Now back to Abba Moro. With the recent development it is obvious that he is no longer fit to continue as Minister of Interior. Apart from his serious misconduct of arranging a fake recruitment exercise, causing the death of innocent souls, defrauding thousands of young Nigerians One Thousand Naira each, crimes that would have earned him death penalty in countries like China and North Korea or life imprisonment in democratic countries that are serious in fighting corruption, there are at least three more reasons why he cannot function again as effective Minister of Interior.
His exposed uncontrolled greed and incompetence have now been established and have dented his image and removed his moral authority for effective supervision and guidance of the Security Agencies under his Ministry. He is now a wounded lion whose overbearing ego has been completely depleted.

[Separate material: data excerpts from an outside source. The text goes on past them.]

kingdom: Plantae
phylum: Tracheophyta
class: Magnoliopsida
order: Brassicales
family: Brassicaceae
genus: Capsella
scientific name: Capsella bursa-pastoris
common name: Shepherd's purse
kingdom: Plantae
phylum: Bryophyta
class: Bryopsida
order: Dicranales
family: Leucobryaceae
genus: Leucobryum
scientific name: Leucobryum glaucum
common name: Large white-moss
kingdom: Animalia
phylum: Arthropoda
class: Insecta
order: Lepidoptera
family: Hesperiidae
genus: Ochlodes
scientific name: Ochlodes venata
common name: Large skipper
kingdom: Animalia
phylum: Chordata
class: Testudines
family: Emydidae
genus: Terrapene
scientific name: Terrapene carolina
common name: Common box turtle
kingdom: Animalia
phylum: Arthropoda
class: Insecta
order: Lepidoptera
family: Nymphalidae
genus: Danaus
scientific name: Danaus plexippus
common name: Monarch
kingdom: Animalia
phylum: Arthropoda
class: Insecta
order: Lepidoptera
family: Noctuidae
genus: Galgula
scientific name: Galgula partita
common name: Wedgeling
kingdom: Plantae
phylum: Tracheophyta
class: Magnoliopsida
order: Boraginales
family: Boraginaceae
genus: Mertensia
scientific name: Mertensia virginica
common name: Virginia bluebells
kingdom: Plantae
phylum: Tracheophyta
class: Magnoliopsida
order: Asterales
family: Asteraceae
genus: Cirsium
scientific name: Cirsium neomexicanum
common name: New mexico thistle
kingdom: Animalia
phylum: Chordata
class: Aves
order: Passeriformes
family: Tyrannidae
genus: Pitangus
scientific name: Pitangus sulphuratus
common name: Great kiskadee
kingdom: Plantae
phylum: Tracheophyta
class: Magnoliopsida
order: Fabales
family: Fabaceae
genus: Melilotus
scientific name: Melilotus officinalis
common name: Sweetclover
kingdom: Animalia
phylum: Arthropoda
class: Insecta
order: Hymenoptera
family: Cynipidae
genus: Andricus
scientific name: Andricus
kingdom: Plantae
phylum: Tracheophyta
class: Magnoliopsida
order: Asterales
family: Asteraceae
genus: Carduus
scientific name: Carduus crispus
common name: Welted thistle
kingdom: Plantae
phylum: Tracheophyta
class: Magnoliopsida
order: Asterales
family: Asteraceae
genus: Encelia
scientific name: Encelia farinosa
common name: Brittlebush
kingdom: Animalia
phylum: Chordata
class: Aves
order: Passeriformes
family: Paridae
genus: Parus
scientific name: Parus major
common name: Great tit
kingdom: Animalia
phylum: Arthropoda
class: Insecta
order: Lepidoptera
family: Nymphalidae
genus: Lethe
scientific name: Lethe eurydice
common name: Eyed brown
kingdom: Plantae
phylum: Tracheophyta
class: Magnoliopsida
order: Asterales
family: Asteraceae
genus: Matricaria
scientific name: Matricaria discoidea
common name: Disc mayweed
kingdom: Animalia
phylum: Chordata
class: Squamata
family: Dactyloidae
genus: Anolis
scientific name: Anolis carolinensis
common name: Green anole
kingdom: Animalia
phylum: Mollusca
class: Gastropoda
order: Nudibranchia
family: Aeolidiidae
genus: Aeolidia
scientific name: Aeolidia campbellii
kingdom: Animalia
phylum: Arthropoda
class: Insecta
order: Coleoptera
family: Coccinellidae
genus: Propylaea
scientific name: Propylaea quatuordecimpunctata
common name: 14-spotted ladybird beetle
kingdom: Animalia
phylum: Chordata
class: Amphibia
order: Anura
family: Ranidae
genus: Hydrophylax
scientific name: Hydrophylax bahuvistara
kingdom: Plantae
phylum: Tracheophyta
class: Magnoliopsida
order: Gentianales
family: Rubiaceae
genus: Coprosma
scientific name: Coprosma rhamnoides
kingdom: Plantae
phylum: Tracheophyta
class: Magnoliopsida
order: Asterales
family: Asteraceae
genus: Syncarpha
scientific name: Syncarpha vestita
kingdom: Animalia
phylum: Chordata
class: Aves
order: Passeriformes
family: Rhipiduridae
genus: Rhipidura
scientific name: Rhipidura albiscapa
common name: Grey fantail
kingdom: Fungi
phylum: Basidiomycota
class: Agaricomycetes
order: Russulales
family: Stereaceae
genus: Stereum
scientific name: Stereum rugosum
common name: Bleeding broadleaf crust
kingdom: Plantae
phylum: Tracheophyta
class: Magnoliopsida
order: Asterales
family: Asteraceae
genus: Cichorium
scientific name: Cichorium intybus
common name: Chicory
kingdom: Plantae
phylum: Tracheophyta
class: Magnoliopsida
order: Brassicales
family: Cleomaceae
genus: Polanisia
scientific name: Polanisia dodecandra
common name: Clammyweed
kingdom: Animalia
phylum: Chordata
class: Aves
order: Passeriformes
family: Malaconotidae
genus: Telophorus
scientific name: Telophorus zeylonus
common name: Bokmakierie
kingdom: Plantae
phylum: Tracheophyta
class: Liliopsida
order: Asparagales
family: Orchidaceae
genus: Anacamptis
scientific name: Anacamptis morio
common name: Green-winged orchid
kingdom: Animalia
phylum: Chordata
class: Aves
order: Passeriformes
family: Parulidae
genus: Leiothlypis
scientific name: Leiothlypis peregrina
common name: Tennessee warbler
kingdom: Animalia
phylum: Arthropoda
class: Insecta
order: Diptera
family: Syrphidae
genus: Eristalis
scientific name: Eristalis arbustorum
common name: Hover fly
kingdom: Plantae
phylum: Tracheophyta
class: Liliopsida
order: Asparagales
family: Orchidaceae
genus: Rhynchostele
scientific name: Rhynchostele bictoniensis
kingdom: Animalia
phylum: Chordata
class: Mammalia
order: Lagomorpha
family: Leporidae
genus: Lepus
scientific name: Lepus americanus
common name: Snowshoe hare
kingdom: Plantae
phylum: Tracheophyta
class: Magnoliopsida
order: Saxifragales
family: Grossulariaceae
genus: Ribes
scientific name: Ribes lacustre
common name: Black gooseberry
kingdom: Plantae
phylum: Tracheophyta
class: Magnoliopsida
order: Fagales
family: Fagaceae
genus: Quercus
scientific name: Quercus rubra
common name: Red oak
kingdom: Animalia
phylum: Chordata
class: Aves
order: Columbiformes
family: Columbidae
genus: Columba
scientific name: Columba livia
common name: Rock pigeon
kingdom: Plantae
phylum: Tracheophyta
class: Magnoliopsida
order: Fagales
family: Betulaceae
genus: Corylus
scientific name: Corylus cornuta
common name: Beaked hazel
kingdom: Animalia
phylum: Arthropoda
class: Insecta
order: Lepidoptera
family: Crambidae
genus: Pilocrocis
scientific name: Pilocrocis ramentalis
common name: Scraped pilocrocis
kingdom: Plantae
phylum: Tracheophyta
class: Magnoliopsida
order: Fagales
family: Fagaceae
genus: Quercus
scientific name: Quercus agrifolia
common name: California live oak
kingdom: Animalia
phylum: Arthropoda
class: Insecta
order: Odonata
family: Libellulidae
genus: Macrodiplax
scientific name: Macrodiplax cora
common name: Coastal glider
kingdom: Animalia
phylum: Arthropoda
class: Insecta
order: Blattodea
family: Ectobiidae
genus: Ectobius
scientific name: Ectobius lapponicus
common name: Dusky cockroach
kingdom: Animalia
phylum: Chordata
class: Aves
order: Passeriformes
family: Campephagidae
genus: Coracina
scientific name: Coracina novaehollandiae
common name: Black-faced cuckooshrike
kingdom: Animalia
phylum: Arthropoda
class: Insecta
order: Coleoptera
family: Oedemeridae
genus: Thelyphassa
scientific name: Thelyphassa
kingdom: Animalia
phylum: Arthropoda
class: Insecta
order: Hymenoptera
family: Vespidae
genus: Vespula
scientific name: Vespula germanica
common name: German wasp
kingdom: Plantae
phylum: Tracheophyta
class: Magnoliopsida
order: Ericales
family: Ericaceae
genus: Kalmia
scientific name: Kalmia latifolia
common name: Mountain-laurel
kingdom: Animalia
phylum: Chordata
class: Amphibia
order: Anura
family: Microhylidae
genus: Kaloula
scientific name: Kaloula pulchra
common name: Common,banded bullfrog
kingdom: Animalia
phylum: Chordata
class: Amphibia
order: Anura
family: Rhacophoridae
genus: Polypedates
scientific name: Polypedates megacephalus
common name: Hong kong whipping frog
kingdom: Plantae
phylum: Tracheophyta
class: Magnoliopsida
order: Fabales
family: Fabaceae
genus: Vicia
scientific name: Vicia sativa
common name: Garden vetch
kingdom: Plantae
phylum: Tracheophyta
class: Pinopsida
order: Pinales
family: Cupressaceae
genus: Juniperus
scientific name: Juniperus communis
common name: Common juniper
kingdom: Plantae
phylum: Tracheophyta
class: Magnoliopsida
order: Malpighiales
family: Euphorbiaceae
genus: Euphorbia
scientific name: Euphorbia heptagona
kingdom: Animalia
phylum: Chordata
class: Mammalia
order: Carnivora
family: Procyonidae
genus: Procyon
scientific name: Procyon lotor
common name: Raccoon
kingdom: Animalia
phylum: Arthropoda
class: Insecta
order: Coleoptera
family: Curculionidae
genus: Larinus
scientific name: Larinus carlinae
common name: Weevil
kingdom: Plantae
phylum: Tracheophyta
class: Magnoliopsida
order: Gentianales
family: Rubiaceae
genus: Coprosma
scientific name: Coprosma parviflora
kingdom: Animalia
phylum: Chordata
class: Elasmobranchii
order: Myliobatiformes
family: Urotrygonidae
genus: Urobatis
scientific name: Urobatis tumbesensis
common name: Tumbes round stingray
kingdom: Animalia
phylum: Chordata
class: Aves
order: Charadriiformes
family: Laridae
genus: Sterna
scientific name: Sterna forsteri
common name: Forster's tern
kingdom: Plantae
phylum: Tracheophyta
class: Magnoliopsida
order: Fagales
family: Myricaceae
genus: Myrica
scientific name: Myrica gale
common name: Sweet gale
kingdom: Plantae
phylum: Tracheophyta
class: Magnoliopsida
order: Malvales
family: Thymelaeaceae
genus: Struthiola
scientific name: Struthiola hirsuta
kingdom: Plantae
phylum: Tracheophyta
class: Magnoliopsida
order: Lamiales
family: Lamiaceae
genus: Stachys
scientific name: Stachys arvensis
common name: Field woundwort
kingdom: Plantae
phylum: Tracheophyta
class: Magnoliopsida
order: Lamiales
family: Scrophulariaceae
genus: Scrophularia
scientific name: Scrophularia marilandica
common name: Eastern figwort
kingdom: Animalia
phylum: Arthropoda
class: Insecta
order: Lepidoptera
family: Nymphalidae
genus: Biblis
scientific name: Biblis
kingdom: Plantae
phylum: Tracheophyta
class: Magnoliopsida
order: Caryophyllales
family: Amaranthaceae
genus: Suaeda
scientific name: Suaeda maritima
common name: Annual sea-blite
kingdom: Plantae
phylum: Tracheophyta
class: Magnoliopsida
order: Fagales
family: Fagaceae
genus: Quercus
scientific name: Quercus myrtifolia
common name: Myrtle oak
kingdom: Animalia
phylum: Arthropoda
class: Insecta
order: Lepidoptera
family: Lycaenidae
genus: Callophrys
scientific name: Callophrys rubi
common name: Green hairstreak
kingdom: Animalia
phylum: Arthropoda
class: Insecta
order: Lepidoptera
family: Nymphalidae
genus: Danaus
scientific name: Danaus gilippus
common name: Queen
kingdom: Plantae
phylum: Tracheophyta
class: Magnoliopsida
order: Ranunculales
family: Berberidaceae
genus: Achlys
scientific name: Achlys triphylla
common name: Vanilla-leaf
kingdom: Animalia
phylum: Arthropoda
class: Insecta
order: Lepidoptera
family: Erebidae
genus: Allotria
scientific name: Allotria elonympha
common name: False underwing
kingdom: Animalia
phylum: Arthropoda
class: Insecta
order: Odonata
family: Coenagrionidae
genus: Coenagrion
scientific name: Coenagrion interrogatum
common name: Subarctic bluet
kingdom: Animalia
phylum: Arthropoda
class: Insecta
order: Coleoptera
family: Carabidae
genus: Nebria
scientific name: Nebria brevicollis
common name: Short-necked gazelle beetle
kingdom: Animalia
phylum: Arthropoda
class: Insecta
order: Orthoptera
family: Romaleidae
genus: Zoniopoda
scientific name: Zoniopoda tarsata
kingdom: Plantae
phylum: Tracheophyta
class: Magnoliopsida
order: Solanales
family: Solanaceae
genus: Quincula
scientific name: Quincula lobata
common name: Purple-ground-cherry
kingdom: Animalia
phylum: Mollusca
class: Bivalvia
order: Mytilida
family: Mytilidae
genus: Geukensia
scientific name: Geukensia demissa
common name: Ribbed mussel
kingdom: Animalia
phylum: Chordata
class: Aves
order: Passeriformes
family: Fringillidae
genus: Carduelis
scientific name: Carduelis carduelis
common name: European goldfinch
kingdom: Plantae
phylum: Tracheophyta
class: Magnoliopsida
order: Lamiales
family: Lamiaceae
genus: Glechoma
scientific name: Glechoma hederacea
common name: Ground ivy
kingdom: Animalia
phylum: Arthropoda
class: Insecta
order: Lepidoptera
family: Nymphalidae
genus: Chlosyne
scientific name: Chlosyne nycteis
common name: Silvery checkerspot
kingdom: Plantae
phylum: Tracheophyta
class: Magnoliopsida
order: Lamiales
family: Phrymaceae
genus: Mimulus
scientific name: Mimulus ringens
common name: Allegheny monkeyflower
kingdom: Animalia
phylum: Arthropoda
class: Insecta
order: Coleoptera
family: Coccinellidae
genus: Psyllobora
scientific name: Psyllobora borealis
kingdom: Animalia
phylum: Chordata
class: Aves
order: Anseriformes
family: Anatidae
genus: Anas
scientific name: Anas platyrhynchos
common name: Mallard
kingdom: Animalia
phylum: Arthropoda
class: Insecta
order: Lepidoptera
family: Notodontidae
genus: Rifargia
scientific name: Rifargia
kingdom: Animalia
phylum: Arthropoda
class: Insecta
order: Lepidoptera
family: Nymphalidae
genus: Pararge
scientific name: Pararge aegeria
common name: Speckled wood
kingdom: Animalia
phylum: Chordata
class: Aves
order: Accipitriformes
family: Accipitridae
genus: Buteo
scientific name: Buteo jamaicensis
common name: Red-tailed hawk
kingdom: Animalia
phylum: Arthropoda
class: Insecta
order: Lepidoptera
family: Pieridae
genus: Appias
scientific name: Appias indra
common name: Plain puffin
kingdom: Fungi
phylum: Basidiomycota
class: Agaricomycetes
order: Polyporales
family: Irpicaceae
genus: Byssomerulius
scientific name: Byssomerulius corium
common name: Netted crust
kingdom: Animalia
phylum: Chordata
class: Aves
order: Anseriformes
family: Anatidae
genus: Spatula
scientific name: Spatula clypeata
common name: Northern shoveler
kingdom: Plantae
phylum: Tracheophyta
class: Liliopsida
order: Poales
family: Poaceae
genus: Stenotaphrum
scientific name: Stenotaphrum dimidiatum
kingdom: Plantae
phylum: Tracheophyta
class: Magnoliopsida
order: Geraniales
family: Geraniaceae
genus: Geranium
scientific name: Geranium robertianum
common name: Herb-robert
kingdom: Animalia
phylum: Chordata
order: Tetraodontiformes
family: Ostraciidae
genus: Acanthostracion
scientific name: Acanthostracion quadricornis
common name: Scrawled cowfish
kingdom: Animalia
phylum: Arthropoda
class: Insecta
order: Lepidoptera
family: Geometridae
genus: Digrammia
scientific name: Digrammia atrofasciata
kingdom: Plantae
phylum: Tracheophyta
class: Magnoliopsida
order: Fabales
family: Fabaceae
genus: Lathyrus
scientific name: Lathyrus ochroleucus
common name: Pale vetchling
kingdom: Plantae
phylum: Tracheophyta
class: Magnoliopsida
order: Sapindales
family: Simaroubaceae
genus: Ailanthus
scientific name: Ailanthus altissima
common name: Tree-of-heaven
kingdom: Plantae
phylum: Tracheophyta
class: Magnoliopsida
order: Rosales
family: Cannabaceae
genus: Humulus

The working relationship between him, the Board and the Immigration Service has been irreparably damaged and the trust and confidence necessary for harmonious official interaction between them eroded. Even with the disciplinary orientation of the officers of the Para-Military Services, it will be difficult for them to accord his person the usual honour, respect and courtesies his office deserves.
If he continues as Minister, he will certainly embark on a revenge mission, unleashing vendetta and witch-hunting of officials he will perceive as his enemies for not only their refusal to cooperate with him at his difficult moment but also for their patriotic disassociation from his greedy misadventure. The tension that will be created and its effect on the administration will better be imagined especially with our current security challenges.
Moro has to go for the necessary maintenance of a healthy working environment in the Ministry and the Para-Military Services. Let him go and pursue his rumored gubernatorial ambition for which he is alleged to be desperate “to make money” for his campaign project.
ADO A. JA’AFAR, FPA, MNIM, Assistant Comptroller-General of Immigration (rtd.)